▶ [Selected text]
>>

Second Line Therapy for Advanced Intrahepatic Cholangiocarcinoma

NCT ID: NCT05535647

Last Updated: 2022-09-10

Basic Information

• Recruitment Status: UNKNOWN
• Clinical Phase: PHASE2
• Total Enrollment: 60 participants
• Study Classification: INTERVENTIONAL
• Study Start Date: 2022-09-25
• Study Completion Date: 2025-09-25

Brief Summary

This is a prospective, Two-arm, comparative, randomized, controlled phase II trial, to explore the efficacy and safety of Regorafenib and HAIC vs. FOLFOX as Second Line Therapy for Advanced Intrahepatic Cholangiocarcinoma.

Detailed Description

Currently, complete surgical resection represents the only potentially curative treatment option for cholangiocarcinoma (CCA, including intrahepatic, hilar and distal CCA) and gallbladder carcinoma (GBCA). However,only less than 25% of patients are resectable at diagnosis and, even in this subset of patients, relapse rate is high.

<<

▶ [Recorded information]
>>

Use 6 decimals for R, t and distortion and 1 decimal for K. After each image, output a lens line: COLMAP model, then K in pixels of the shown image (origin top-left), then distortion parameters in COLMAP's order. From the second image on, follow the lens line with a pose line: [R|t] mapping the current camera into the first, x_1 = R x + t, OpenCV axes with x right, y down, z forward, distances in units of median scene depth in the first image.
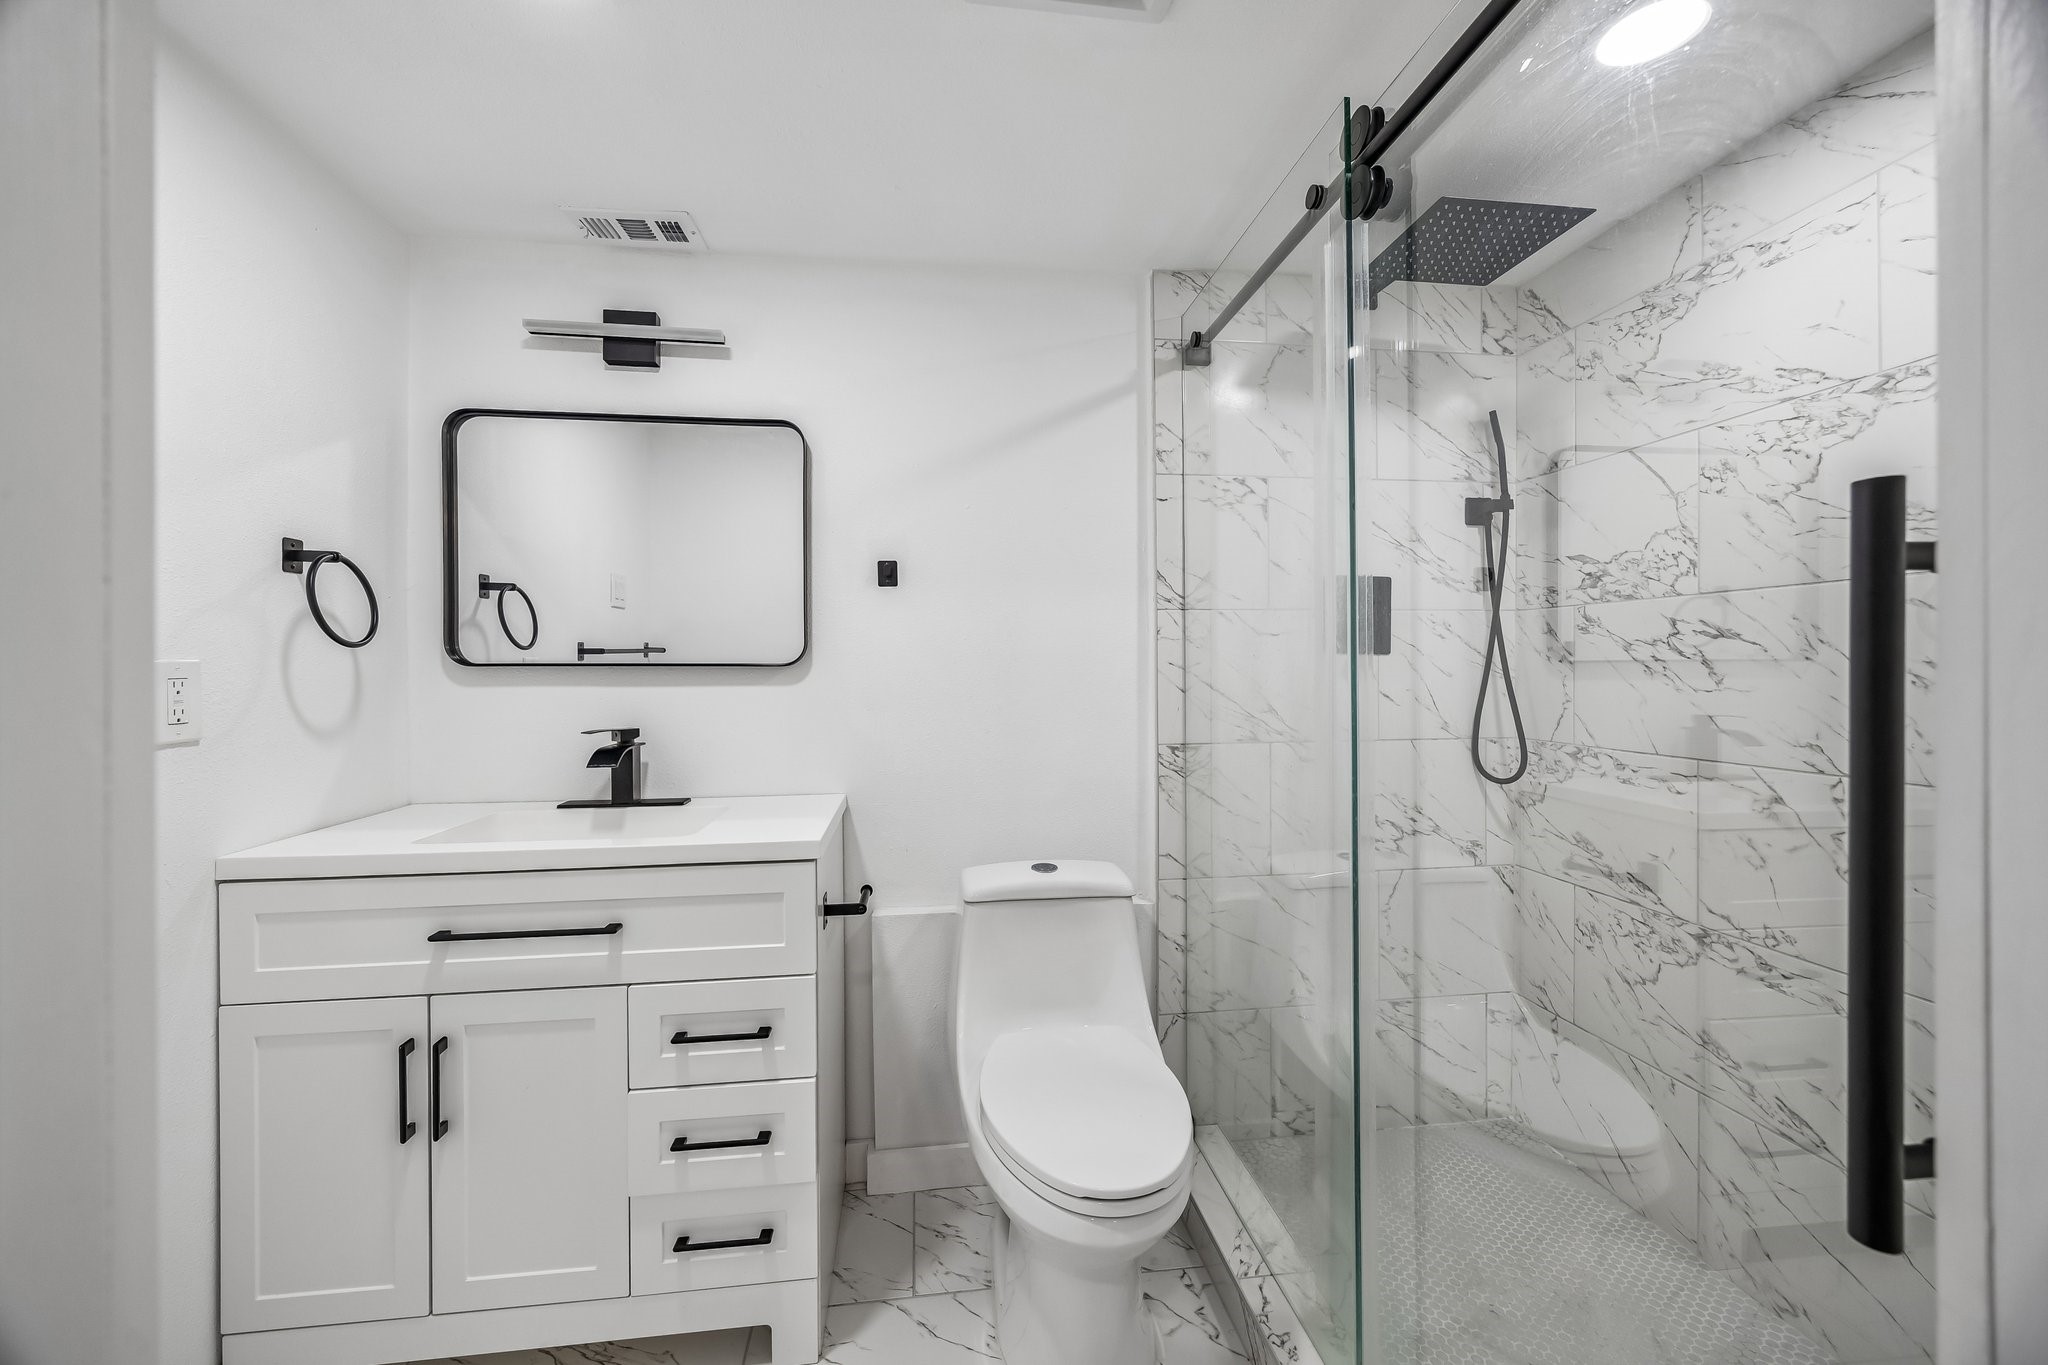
lens RADIAL K [[803.5, 0, 983.7], [0, 803.5, 669.2], [0, 0, 1]] dist [-0.006499, 0.000232]
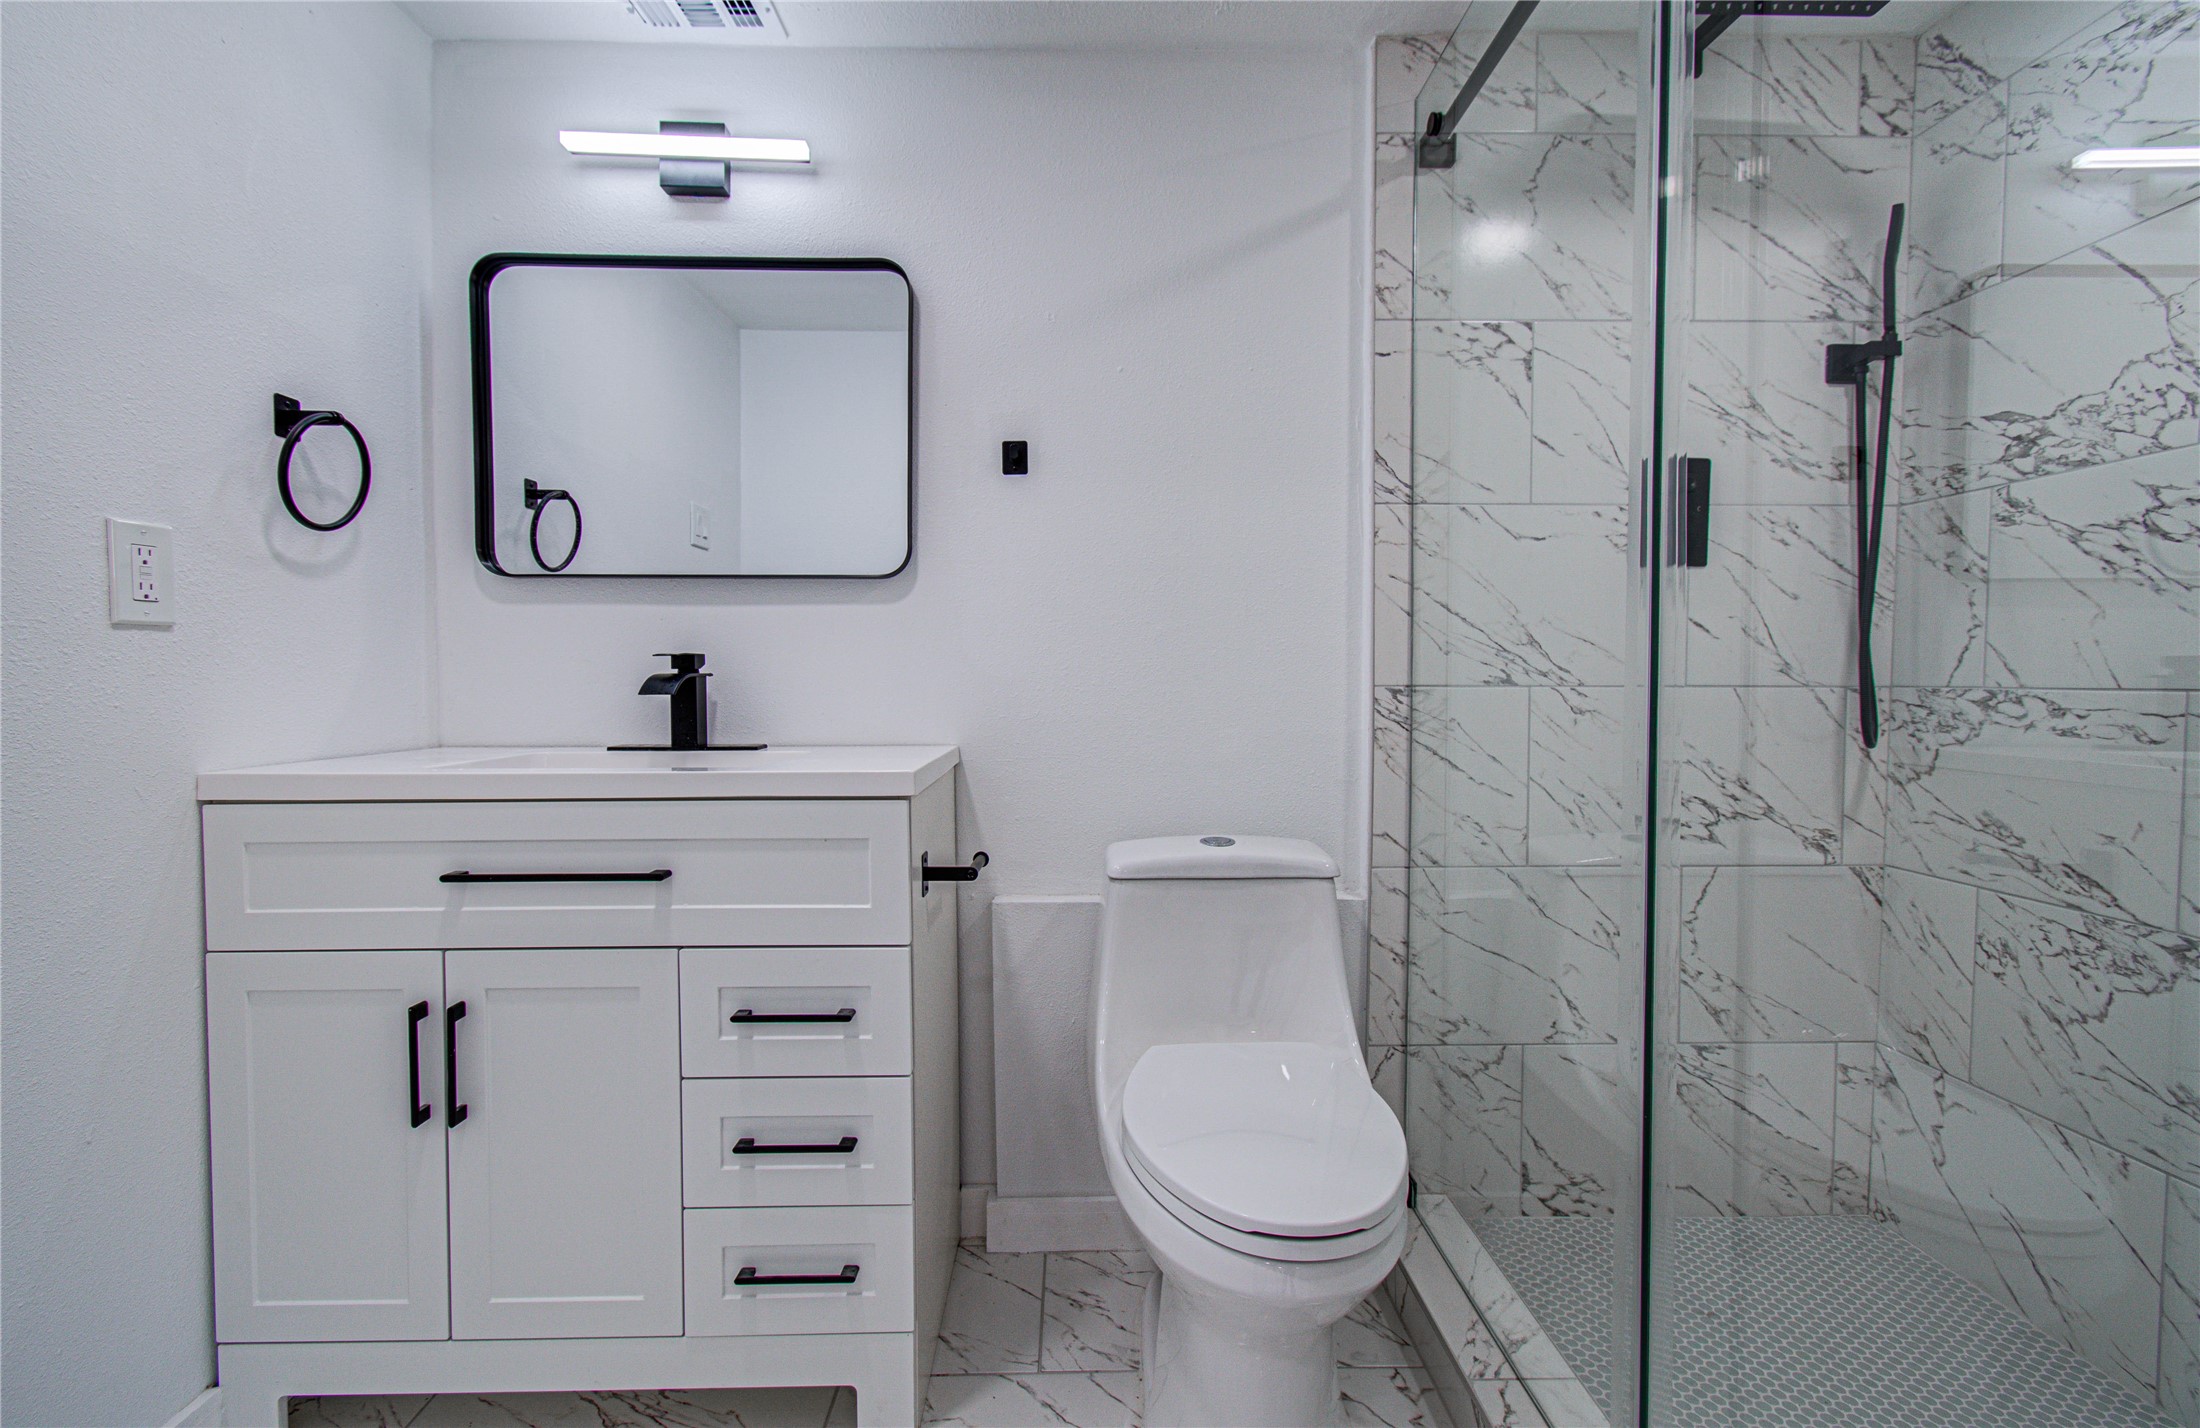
lens RADIAL K [[992.0, 0, 1056.3], [0, 992.0, 722.8], [0, 0, 1]] dist [0.000819, -0.001440]
pose [[0.994500, 0.009754, -0.104286, 0.021278], [-0.006365, 0.999442, 0.032780, 0.104278], [0.104548, -0.031936, 0.994007, 0.052898]]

<<

▶ [What you need to do]
**1.** In the intrahepatic cholangiocarcinoma trial listing, how many participants does the study plan to enroll?
**2.** Continue the intrahepatic cholangiocarcinoma trial listing from its last sentence, keeping to the style of its detailed description.

▶ [Results]
**1.** 60 participants.

**2.**
Cisplatin and gemcitabine combination was identified as the standard first-line chemotherapy, yielding a median progression free survival (PFS) and median OS of 8.5 and 11.7 months, respectively. FOLFOX was the standard second-line chemotherapy. But the benefit of FOLFOX was limited.

Conditions

Intrahepatic Cholangiocarcinoma

Study Design

• Allocation Method: RANDOMIZED
• Intervention Model: PARALLEL
• Primary Study Purpose: TREATMENT
• Blinding Strategy: SINGLE

Study Groups

Regorafenib and HAIC

Regorafenib HAIC with FOLFOX

Group Type: EXPERIMENTAL

Regorafenib and HAIC

Intervention Type: DRUG

Regorafenib: oral 80mg/day, D1-21, Q28d; HAIC with FOLFOX: hepatic artery infusion Oxa 85 mg/m2, CF 400 mg/m2, 5-Fu 400 mg/m2, 5-Fu 2400mg/m2 infusion 48h.

FOLFOX

FOLFOX

Group Type: ACTIVE_COMPARATOR

FOLFOX

Intervention Type: DRUG

Oxa 85 mg/m2, CF 400 mg/m2, 5-Fu 400 mg/m2, 5-Fu 2400mg/m2 infusion 48h.

Interventions

Regorafenib and HAIC

Regorafenib: oral 80mg/day, D1-21, Q28d; HAIC with FOLFOX: hepatic artery infusion Oxa 85 mg/m2, CF 400 mg/m2, 5-Fu 400 mg/m2, 5-Fu 2400mg/m2 infusion 48h.

Intervention Type: DRUG

FOLFOX

Oxa 85 mg/m2, CF 400 mg/m2, 5-Fu 400 mg/m2, 5-Fu 2400mg/m2 infusion 48h.

Intervention Type: DRUG

Eligibility Criteria

Inclusion Criteria

• Signed and dated IRB/IEC-approved Informed Consent.
• Cytological or histological diagnosis of locally advanced or metastatic adenocarcinoma of the Intrahepatic Cholangiocarcinoma.
• Disease progressing after first-line chemotherapy with gemcitabine and platinum analogs (only one prior systemic therapy allowed).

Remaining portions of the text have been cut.